_PROBLEM DETAILS_. Please write out everything in the net neutrality text below from "The two views" down to "at different rates.", word for word.

_EXCERPT_.
* * *

Section 3.6: Net neutrality views
In Section 3.6, I distinguished between two points of view that are both described as "net neutrality" (page 187). Controversies in some recent news stories and blogs about whether prominent companies and people have changed their views prompt me to emphasize that, when discussing net neutrality, it is important to make clear exactly what one means.
The two views described in the text are (1) that network companies should not be permitted to provide better service based on content, the content provider, or the customer, and (2) that network companies should not be permitted to provide "tiered" service, i.e., different qualities of service at different rates.
An article in the Washington Post in 2006, co-authored by Stanford law professor Lawrence Lessig (now an advisor to President-elect Obama) and Robert McChesney, says "Net neutrality means simply that all like Internet content must be treated alike and move at the same speed over the network." The article objects to allowing network owners to demand "a toll to guarantee quality delivery." (See "No Tolls on the Internet".) This definition includes both views 1 and 2 above. More recently, Mr. Lessig seemed to accept or support the idea of tiered pricing for better services if the services are available to anyone willing to pay, thus dropping view 2. Indeed, the 2006 article particularly objected to allowing the network owners to determine who gets premium treatment and who doesn't.
Google expresses strong support for "net neutrality" but does not object to technologies that provide different qualities (e.g., speed) of service. (See its blog.)
Thus a clear and useful discussion of net neutrality must make clear whether one means view 1 or view 2 or both, or some other variation.

* * *

_INPUT DATA_.

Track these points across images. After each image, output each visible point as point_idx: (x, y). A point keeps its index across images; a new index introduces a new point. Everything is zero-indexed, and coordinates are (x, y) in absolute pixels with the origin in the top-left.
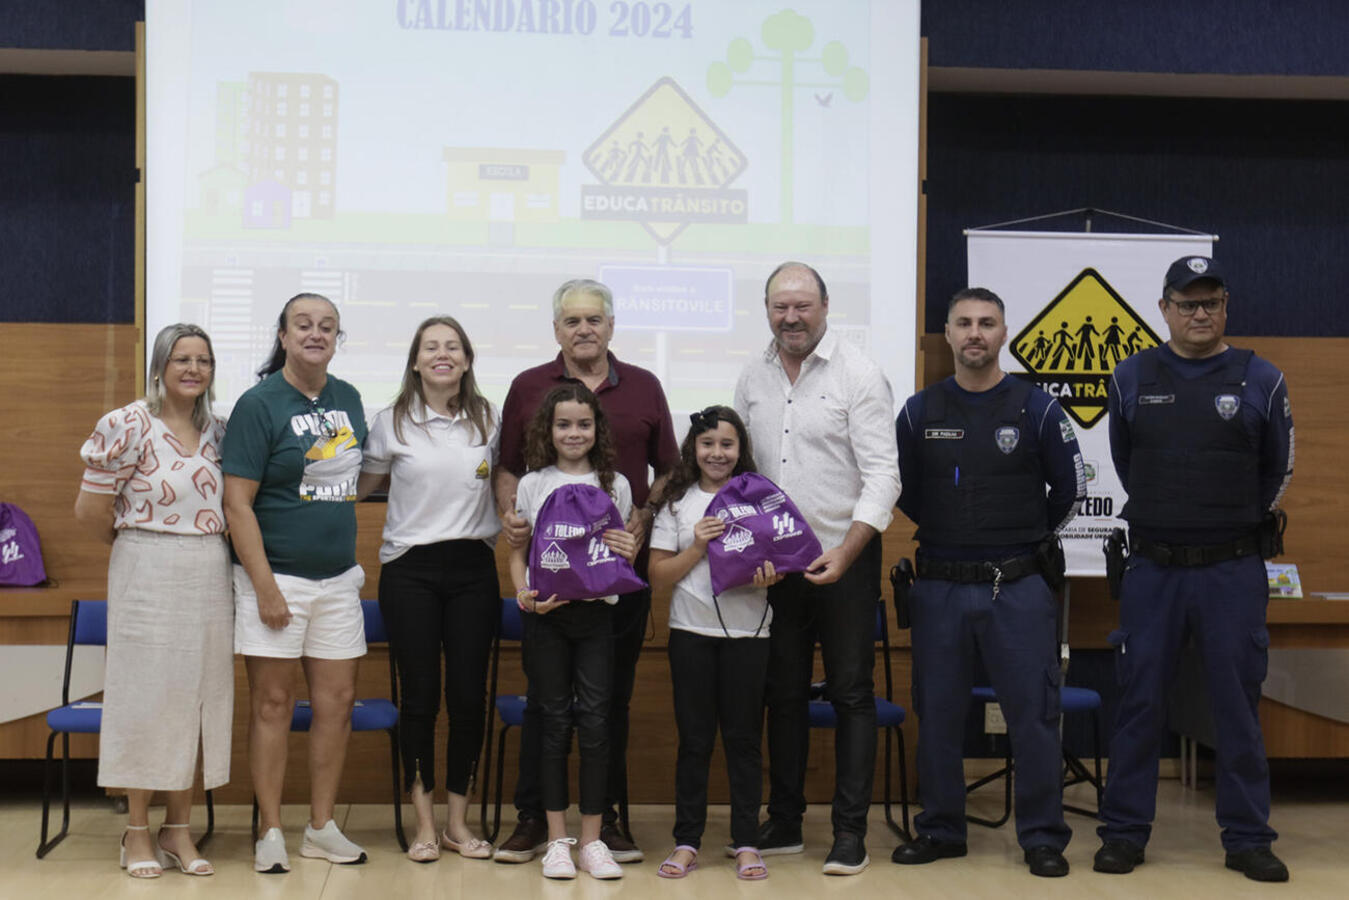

* * *

_RESULT OF THIS EXERCISE_.
The two views described in the text are (1) that network companies should not be permitted to provide better service based on content, the content provider, or the customer, and (2) that network companies should not be permitted to provide "tiered" service, i.e., different qualities of service at different rates.